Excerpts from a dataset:

======

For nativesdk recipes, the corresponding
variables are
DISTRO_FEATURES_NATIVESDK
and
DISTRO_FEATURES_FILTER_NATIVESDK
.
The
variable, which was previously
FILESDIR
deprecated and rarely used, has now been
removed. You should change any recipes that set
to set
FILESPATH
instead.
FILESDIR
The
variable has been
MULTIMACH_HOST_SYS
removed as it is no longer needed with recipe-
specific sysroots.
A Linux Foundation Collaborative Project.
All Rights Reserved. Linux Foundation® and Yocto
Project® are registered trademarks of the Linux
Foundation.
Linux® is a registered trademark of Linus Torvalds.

======

* Aim of the task
From the records above, repeat exactly the lines from the one with "DISTRO_FEATURES_FILTER_NATIVESDK" through the one with "All Rights Reserved.", both included.

* Result below
DISTRO_FEATURES_FILTER_NATIVESDK
.
The
variable, which was previously
FILESDIR
deprecated and rarely used, has now been
removed. You should change any recipes that set
to set
FILESPATH
instead.
FILESDIR
The
variable has been
MULTIMACH_HOST_SYS
removed as it is no longer needed with recipe-
specific sysroots.
A Linux Foundation Collaborative Project.
All Rights Reserved. Linux Foundation® and Yocto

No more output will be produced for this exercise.